Er is ook de mogelijkheid voor grotere gebouwen zoals scholen of ziekenhuizen om hun eigen brandstofcellen aan te schaffen om de lichten aan te houden in het geval van een krachtige storm of andere noodsituatie.
"Het voordeel is dat ze binnen de gemeenschap kunnen worden geplaatst zonder de uitstoot of vervuiling die gepaard gaat met andere brandstofbronnen", zei Rinebold.
Lee Hoffman
Uitdagingen, kansen
Toch blijven brandstofcellen enigszins beperkt door de kosten, en het feit dat waterstof zelf vaak wordt geproduceerd met behulp van fossiele brandstoffen, wat opwegen tegen zijn groene reputatie.
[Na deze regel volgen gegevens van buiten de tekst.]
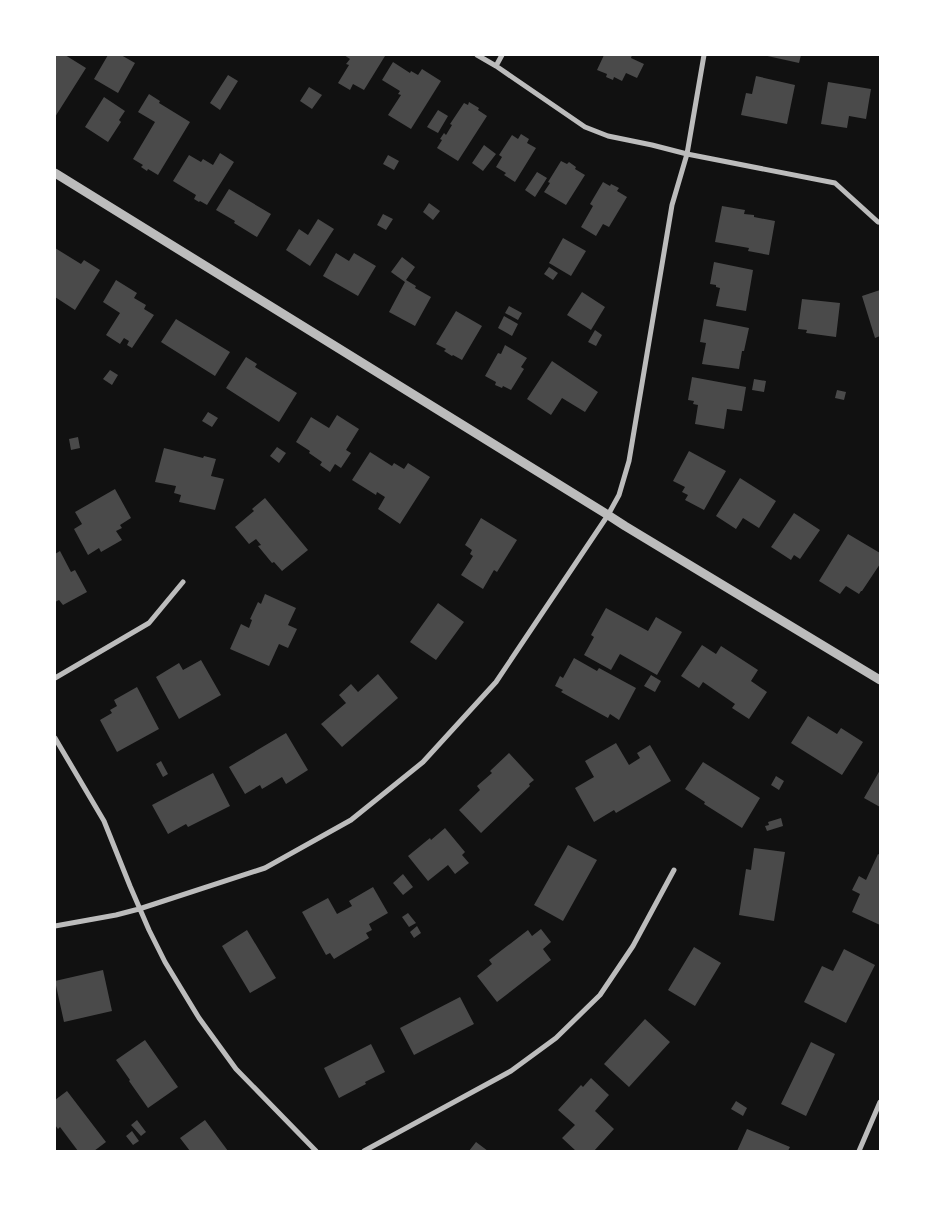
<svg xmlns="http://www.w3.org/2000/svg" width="935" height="1206" font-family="'Nunito Sans',sans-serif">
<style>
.building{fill:#4a4a4a}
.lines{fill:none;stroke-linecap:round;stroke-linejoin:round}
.minor{stroke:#bcbcbc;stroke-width:5}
.tertiary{stroke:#bcbcbc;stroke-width:9}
</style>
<rect width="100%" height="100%" fill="#111"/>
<path class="building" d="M55,55H65L86,68L55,117Z
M108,55H121L135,63L118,93L94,79Z
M344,55H383L385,56L364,90L353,84L350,90L338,83L349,65L346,64L350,59Z
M604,55H632L631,58L644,64L637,78L626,73L622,81L614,77L613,80L606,77L607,74L597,70Z
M763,55H801L799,63Z
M393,62L410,73L411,71L418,75L422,69L441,81L411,129L388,115L401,95L398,94L400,91L382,80Z
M228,75L238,81L220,110L210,103Z
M756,76L795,85L787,124L741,115L746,93L752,94Z
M828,82L871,89L866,119L849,116L847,128L821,124Z
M309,87L322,95L312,109L300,101Z
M149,94L160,101L159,103L190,122L158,175L148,169L147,171L141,167L143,165L133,159L155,122L138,112Z
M104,97L125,111L119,120L121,122L108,142L85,127Z
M469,102L479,108L478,110L487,116L458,161L437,148L442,140L440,139L444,133L446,135L452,125L450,124L464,103L468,105Z
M438,110L448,116L438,133L427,127Z
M521,134L529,139L527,143L536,148L515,182L504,175L506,173L496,167L502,157L499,155L512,135L518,139Z
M484,145L496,154L483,171L472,163Z
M220,153L234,162L207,205L200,201L199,202L194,199L196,195L173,181L189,155L201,162L203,159L213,165Z
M388,155L399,161L394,170L383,164Z
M561,161L567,164L569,162L576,167L575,169L585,175L566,205L544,192L550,183L548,182Z
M537,172L547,178L535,197L525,190Z
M603,182L610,186L611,184L619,188L617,191L627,197L609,227L603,224L596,236L581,227L593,206L590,204Z
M229,189L271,214L257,237L234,223L235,221L216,210Z
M429,203L440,211L433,220L423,212Z
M722,206L745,210L744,214L754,215V217L775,221L769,255L748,251L749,248L715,242Z
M383,214L393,219L386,230L377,225Z
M318,219L334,229L310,266L286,250L299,229L308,235Z
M563,238L586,251L571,276L549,263Z
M55,248L81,264L84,260L100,270L75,310L55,297Z
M336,253L349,261L354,253L376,266L358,296L323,276Z
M402,257L415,267L406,280L416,286L415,288L431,297L415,326L389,312L405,282L391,272Z
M714,262L753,270L746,311L716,306L720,288L716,287V285L710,284Z
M549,267L558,273L553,280L544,274Z
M116,280L137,293L134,298L146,305L144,309L154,315L132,348L127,345L129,341L124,338L120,344L106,335L120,313L103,302Z
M880,290V336L875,338L862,296Z
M582,292L605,307L591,330L567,315Z
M802,299L840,303L836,337L806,333L807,330L798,329Z
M509,306L522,313L518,320L505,313Z
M456,311L482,326L462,360L453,355L452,356L444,351L446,349L436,344Z
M504,316L518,324L512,336L498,328Z
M176,319L230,352L215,376L161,342Z
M704,319L749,328L744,351H742L739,369L702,364L706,343L700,342Z
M595,330L602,335L596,346L588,342Z
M505,345L527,358L521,367L524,369L511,390L503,386L502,388L495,385L496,382L485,376L498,353L501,354Z
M246,357L257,364L255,367L297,393L279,422L226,388Z
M552,361L598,392L585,412L562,398L551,415L527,399Z
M110,370L118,375L112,385L103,379Z
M692,377L746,387L742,411L727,409L724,429L695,424L698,405L693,404L694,401L688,400Z
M754,379L766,381L764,392L752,390Z
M837,390L846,392L844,400L835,398Z
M208,412L218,418L212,427L202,421Z
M337,415L359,429L346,450L351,453L341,468L335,464L330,472L320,465L322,462L309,453L310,451L296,442L311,417L329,428Z
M78,437L80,448L71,450L69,439Z
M277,447L286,453L279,463L270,456Z
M164,448L203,458L204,456L216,459L211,476L224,479L215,510L179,502L181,495L174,493L176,486L155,482Z
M689,451L726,471L704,510L685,500L688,495L682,492L685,487L673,481Z
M370,452L392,466L394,463L404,469L408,463L430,477L400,524L378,509L385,497L377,492L376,495L352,480Z
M740,478L776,501L759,528L743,518L736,529L716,516Z
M115,489L131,518L120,525L122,528L116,531L122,540L101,552L99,548L88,555L74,529L82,524L75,512Z
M265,498L308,550L282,571L274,562L272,563L258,546L261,545L256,539L249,544L235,527L254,511L252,509Z
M794,513L820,530L800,559L794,555L791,560L771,547Z
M481,518L517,540L497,572L494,570L483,589L461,575L473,556L470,554L472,550L465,545Z
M848,534L880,553V564L862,591H861L859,594L846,586L840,594L819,581Z
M60,551L71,572L75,570L87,592L63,605L59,600L55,602V554Z
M265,594L296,608L288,625L297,629L288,648L279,644L269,666L230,649L241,624L249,628L252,620L250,619L258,602L261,604Z
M438,603L464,622L436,660L410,642Z
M606,608L648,631L656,617L682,632L657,675L620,654L611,670L584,655L594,637L591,635Z
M702,645L716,654L721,646L758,670L751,681L767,692L749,719L732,708L735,704L703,682L699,688L681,676Z
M574,658L597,671L599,668L636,688L619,720L610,714L608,718L561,692L563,690L555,686L560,676L563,678Z
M201,660L221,695L179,719L156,677L179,663L183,670Z
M378,674L398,698L342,747L321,724L346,703L339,695L351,684L358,692Z
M651,675L661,681L655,692L644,686Z
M137,687L159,729L117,752L100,720L112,713L110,710L117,706L114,700Z
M808,716L837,734L841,728L863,742L842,775L791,743Z
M286,733L308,770L286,784L282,777L262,789L260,785L245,794L229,767Z
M616,743L629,765L640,758L637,753L650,745L671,781L616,813L614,810L594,822L575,788L594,777L585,761Z
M509,753L534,780L529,784L530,786L481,833L459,810L480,790L477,786L492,773L490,771Z
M161,761L168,774L163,777L156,764Z
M703,762L760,798L742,828L704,804L705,802L685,789Z
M880,770V807L864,798Z
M213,773L230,806L188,827L186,824L168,834L152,805Z
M776,776L784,781L779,790L771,785Z
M781,818L783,826L767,831L765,826L769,825L768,822Z
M445,828L465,852L462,855L469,863L455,874L448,865L428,881L408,856L430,838L431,840Z
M568,845L597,860L563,921L534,905Z
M754,848L785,852L774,921L739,915L746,869L751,870Z
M878,854L880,855V925L852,912L860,894L852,890L859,876L866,880Z
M403,874L413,887L403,895L393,883Z
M373,887L388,913L369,924L372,930L366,933L369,938L334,959L330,953L326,955L302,912L328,898L337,914L352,906L349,901Z
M408,913L416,923L409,927L402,917Z
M417,926L421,933L414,938L410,932Z
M541,929L551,942L543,949L551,960L497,1002L477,976L492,964L489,960L528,930L532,936Z
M247,930L276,978L250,993L222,946Z
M694,947L721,963L695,1006L668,990Z
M844,949L875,965L846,1023L804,1002L822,966L833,971Z
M103,970L112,1011L64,1022L55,981Z
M460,997L474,1024L414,1055L400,1028Z
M645,1019L670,1042L629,1087L604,1064Z
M145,1040L178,1087L148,1108L129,1081L130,1080L116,1060Z
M811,1042L835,1054L806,1116L781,1104Z
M371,1044L385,1072L365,1082L366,1084L339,1098L324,1068Z
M591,1078L609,1095L595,1111L614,1129L594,1151H576L562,1138L575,1125L558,1110L581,1085L583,1087Z
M67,1091L106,1142L94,1151H78L60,1127L58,1129L55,1125V1100Z
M736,1101L747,1108L743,1116L731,1109Z
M137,1120L146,1132L141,1136L131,1125Z
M205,1120L228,1151H190L180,1138Z
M747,1129L790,1147L788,1151H737Z
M132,1131L139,1141L133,1145L126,1136Z
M476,1142L488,1151H469Z"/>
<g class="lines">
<path class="minor" d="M477,55L496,66L585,127L608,136L652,145L687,154L835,183L878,222
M496,66L502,55
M55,678L149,623L183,582
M55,738L104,821L130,886L149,930L165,962L199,1018L236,1069L316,1151
M55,926L116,915L139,909L265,868L351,820L423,762L496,682L608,515L619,495L629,461L672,205L687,154L704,55
M364,1151L511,1071L556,1038L600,995L633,946L674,870
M859,1151L880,1102"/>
<path class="tertiary" d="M55,173L608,515L625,526L880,680"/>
</g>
<rect width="935" height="1206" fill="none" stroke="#ffffff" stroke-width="112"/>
</svg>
Connecticut heeft ook veel ambitieuzere doelen gesteld voor andere soorten energietechnologie.
"We hebben een wet die 1.000 megawatt batterijvermogen vereist", zegt Lee Hoffman, een advocaat bij Pullman & Comley die gespecialiseerd is in energierecht. “Vergelijk dat met 30 megawatt voor brandstofcellen. Dat is een relatief laag cijfer."
Volgens Hoffman verliezen brandstofcellen het vaak van zon en wind op basis van een prijs per kilowatt, en worden ze meestal alleen gebouwd als er specifieke overheidsopdrachten zijn. Aan de andere kant kunnen brandstofcellen, in tegenstelling tot zonnepanelen en windturbines, continu stroom leveren, 24 uur per dag, zeven dagen per week. Ze nemen ook niet zoveel ruimte in beslag als traditionele hernieuwbare projecten en kunnen worden gebouwd waar zonne- en windparken niet kunnen worden gebouwd.
"Er zijn voordelen, maar uiteindelijk betaal je voor die voordelen," zei hij.
De beste toepassing voor brandstofcellen op dit moment, zei Hoffman, zou kunnen zijn in de constructie van microgrids, kleine zakjes met opwekkingsbronnen die kunnen afbreken van het hoofdelektriciteitsnet. In het geval dat het hoofdnet uitvalt, kunnen microgrids stroom blijven leveren voor essentiële diensten, zoals een noodopvang of brandweerkazerne, zei hij.